For years, many listeners must have thought Sola Odunfa our legendary stringer in Lagos (Sola wouldn’t mind being described as legendary and it is a well-deserved adjective to describe him), sounded like Julian Marshall or Rick Wells or Robin White who were the ones that read his stories, which he sent by telex and later by fax.

I must say that it took a while for my Ghanaian accented English to be accepted by the BBC establishment and the listeners who did not easily accept the introduction of what was called an African accent in the BBC output.

Maybe I am overstating the accent matter, the truth is I had no difficulty in fitting in at Focus on Africa; after all, I already had under my belt, some 13 years of reporting, writing, editing at the Daily Graphic and The Mirror (or Sunday Mirror as it was called when I joined), and three years of Talking Drums.

Indeed, the BBC felt they had got quite a catch by convincing me to accept a job with them.

I had been hesitant about radio as I thought I was a written word journalist, but without my realising it, the six months I had agreed to do soon stretched on and on and my hesitation about radio disappeared and I had become a broadcaster.

In the event, I stayed at the BBC for 14 years. 

Downing Street

They must have become satisfied with me quite quickly because in less than two years after I got there, Robin White and I were at Downing Street, the home and office of the British Prime Minister.

We went to interview Prime Minister Margaret Thatcher, who was about to embark on her first official trip to Africa.

After the interview, her communications director who had been present during the interview in the study, indicated his deep displeasure with us.

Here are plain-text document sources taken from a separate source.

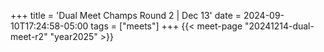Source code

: +++
title = 'Dual Meet Champs Round 2 | Dec 13'
date = 2024-09-10T17:24:58-05:00
tags = ["meets"]
+++
{{< meet-page "20241214-dual-meet-r2" "year2025" >}}

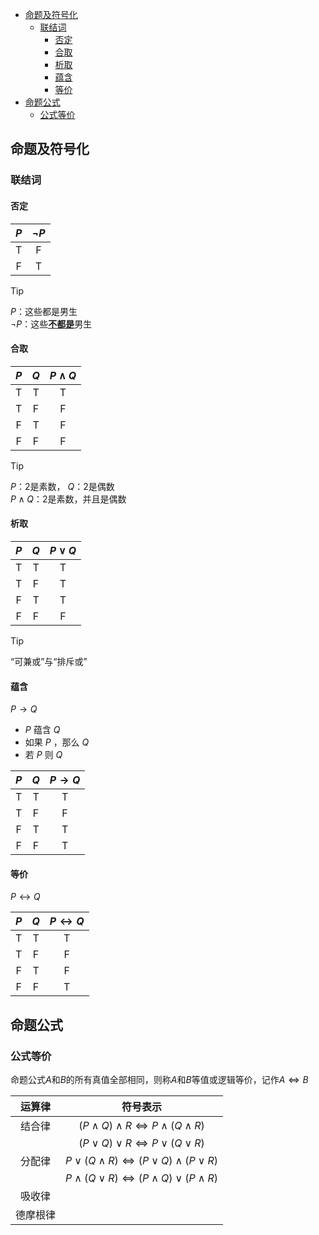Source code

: + [命题及符号化](#命题及符号化)
  + [联结词](#联结词)
    + [否定](#否定)
    + [合取](#合取)
    + [析取](#析取)
    + [蕴含](#蕴含)
    + [等价](#等价)
+ [命题公式](#命题公式)
  + [公式等价](#公式等价)

## 命题及符号化

### 联结词

#### 否定

|  $P$  | $\neg P$ |
| :---: | :------: |
|   T   |    F     |
|   F   |    T     |

> [!TIP]
> $P$：这些都是男生  
> $\neg P$：这些<u>**不都是**</u>男生

#### 合取

|  $P$  |  $Q$  | $P \land Q$ |
| :---: | :---: | :---------: |
|   T   |   T   |      T      |
|   T   |   F   |      F      |
|   F   |   T   |      F      |
|   F   |   F   |      F      |

> [!TIP]
> $P$：2是素数， $Q$：2是偶数  
> $P \land Q$：2是素数，并且是偶数

#### 析取

|  $P$  |  $Q$  | $P \lor Q$ |
| :---: | :---: | :--------: |
|   T   |   T   |     T      |
|   T   |   F   |     T      |
|   F   |   T   |     T      |
|   F   |   F   |     F      |

> [!TIP]
> “可兼或”与“排斥或”

#### 蕴含

$P \rightarrow Q$

+ $P$ 蕴含 $Q$
+ 如果 $P$ ，那么 $Q$
+ 若 $P$ 则 $Q$ 

|  $P$  |  $Q$  | $P \rightarrow Q$ |
| :---: | :---: | :---------------: |
|   T   |   T   |         T         |
|   T   |   F   |         F         |
|   F   |   T   |         T         |
|   F   |   F   |         T         |

#### 等价

$P \leftrightarrow Q$

|  $P$  |  $Q$  | $P \leftrightarrow Q$ |
| :---: | :---: | :-------------------: |
|   T   |   T   |           T           |
|   T   |   F   |           F           |
|   F   |   T   |           F           |
|   F   |   F   |           T           |

## 命题公式

### 公式等价

命题公式$A$和$B$的所有真值全部相同，则称$A$和$B$等值或逻辑等价，记作$A \Leftrightarrow B$

|  运算律  |                             符号表示                              |
| :------: | :---------------------------------------------------------------: |
|  结合律  |     $(P \land Q) \land R \Leftrightarrow P \land (Q \land R)$     |
|          |       $(P \lor Q) \lor R \Leftrightarrow P \lor (Q \lor R)$       |
|  分配律  | $P \lor (Q \land R) \Leftrightarrow (P \lor Q) \land (P \lor R)$  |
|          | $P \land (Q \lor R) \Leftrightarrow (P \land Q) \lor (P \land R)$ |
|  吸收律  |                                                                   |
| 德摩根律 |                                                                   |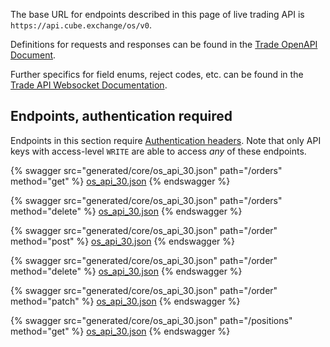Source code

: The base URL for endpoints described in this page of live trading API is `https://api.cube.exchange/os/v0`.

Definitions for requests and responses can be found in the [Trade OpenAPI Document](generated/core/os_api_30.json).

Further specifics for field enums, reject codes, etc. can be found in the [Trade API Websocket Documentation](generated/ws-api/websocket-trade-api.md).

## Endpoints, authentication required

Endpoints in this section require [Authentication
headers](./rest-iridium-api.md#authentication-headers). Note that only API keys
with access-level `WRITE` are able to access _any_ of these endpoints.

{% swagger src="generated/core/os_api_30.json" path="/orders" method="get" %}
[os_api_30.json](generated/core/os_api_30.json)
{% endswagger %}

{% swagger src="generated/core/os_api_30.json" path="/orders" method="delete" %}
[os_api_30.json](generated/core/os_api_30.json)
{% endswagger %}

{% swagger src="generated/core/os_api_30.json" path="/order" method="post" %}
[os_api_30.json](generated/core/os_api_30.json)
{% endswagger %}

{% swagger src="generated/core/os_api_30.json" path="/order" method="delete" %}
[os_api_30.json](generated/core/os_api_30.json)
{% endswagger %}

{% swagger src="generated/core/os_api_30.json" path="/order" method="patch" %}
[os_api_30.json](generated/core/os_api_30.json)
{% endswagger %}

{% swagger src="generated/core/os_api_30.json" path="/positions" method="get" %}
[os_api_30.json](generated/core/os_api_30.json)
{% endswagger %}
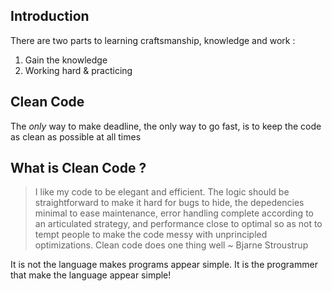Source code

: Introduction
---

There are two parts to learning craftsmanship, knowledge and work :

1.	Gain the knowledge
2.	Working hard & practicing

Clean Code
---

The *only* way to make deadline, the only way to go fast, is to keep the code as clean as possible at all times

What is Clean Code ?
---

> I like my code to be elegant and efficient. The logic should be straightforward to make it hard for bugs to hide, the depedencies minimal to ease maintenance, error handling complete according to an articulated strategy, and performance close to optimal so as not to tempt people to make the code messy with unprincipled optimizations. Clean code does one thing well ~ Bjarne Stroustrup

It is not the language makes programs appear simple. It is the programmer that make the language appear simple!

“You have not done yourselves, or the BBC any favours you know, throwing all those polemics at the Prime Minister.

You will not be getting any interviews for a long time and that would go for the whole of the BBC”.

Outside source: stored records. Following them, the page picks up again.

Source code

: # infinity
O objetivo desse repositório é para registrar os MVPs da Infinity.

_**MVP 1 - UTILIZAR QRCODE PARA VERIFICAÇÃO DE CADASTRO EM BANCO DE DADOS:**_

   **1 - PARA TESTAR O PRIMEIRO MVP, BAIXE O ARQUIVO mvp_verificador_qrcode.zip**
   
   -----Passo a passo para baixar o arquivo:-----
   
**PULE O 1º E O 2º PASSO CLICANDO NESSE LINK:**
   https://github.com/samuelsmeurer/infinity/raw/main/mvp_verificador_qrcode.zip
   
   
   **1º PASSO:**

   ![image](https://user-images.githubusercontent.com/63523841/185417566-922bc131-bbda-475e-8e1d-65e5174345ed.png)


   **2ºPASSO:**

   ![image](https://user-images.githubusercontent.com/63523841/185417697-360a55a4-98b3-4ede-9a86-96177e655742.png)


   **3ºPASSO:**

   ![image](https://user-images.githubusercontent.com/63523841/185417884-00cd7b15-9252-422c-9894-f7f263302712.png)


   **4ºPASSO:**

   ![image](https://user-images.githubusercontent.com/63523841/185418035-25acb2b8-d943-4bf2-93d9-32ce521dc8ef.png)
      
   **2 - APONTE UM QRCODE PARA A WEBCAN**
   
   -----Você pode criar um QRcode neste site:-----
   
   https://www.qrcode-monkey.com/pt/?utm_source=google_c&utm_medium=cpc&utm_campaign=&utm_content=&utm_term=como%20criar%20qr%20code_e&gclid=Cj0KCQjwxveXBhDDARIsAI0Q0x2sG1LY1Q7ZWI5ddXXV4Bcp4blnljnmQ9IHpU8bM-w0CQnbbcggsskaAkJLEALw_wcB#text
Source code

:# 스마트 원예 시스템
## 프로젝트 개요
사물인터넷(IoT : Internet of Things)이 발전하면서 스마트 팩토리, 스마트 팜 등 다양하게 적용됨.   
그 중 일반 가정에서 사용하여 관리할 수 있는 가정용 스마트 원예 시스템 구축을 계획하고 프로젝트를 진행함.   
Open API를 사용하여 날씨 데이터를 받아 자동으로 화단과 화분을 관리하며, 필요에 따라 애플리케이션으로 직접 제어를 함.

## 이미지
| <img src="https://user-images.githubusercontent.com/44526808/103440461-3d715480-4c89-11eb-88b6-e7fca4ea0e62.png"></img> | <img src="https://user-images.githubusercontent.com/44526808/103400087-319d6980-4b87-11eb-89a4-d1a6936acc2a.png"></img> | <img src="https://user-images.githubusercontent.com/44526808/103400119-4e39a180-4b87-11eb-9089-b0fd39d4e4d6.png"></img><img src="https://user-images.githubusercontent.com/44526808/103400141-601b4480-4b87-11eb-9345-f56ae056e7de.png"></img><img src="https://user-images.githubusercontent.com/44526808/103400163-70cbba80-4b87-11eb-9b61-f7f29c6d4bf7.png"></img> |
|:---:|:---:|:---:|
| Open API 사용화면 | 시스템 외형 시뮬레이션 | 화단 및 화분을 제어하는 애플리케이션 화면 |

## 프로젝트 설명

I wasn’t going to let him get away with that and I told him I thought his assessment of how the interview had gone was quite wrong as it seemed to me that Mrs Thatcher had thoroughly enjoyed the robust questioning.

As things turned out, when they came back from the trip to Africa, Malawi, Morocco, and Kano in Nigeria, their attitude to the interview changed.

Downing Street was now, in fact, very pleased with the interview and we were told that everywhere they went they had met people who told them how much they had enjoyed the interview.

For the first time, Downing Street had experienced at first hand, the power and reach of Focus on Africa:

“Everywhere we went, people seemed to know Robin White and Elizabeth Ohene and everyone we met, seemed to have listened to the interview”.

If the bosses in Bush House had been rattled by the Downing Street protest, they must have been glad they had kept their nerves.  

Probably the one thing about which we had the most soul-searching discussions and anguished arguments in the Focus office, was the perception of Focus as the programme that gave space to opposition and rebel causes.

It is a perception I would happily have carried with pride since there wasn’t much room for alternative voices on the lone state broadcasters those days.

But things changed somewhat with the telephone call that came to the office on Boxing Day, 1989, from a certain Charles Taylor who said he had launched a rebellion in Liberia against Master Sergeant turned President Samuel Doh.

The rest, to borrow the hackneyed phrase, was history.

Charles Taylor was a dream interviewee and he and Robin White were to have many verbal sparring sessions on the programme and it appeared the Liberian civil war was being fought on our airwaves.

Rebellion

Some accused the programme of supporting rebellions.

All you need to start a rebellion is to get a satellite phone and call Focus on Africa, we were told.

When Laurent-Désiré Kabila rang to say he had invaded Zaire, now the Democratic Republic of Congo, and was about to chase out its leader Mobutu Sese Seko, we almost didn't use the story, for fear of being accused of instigating rebellions.

But my most memorable times on the programme were outside the office and in various parts of Africa.

My first “duty trip” as it is called in the BBC, was to Zambia, Zimbabwe and Botswana; then I discovered the Horn of Africa and then I got to South Africa and much later West Africa came. It is a long story.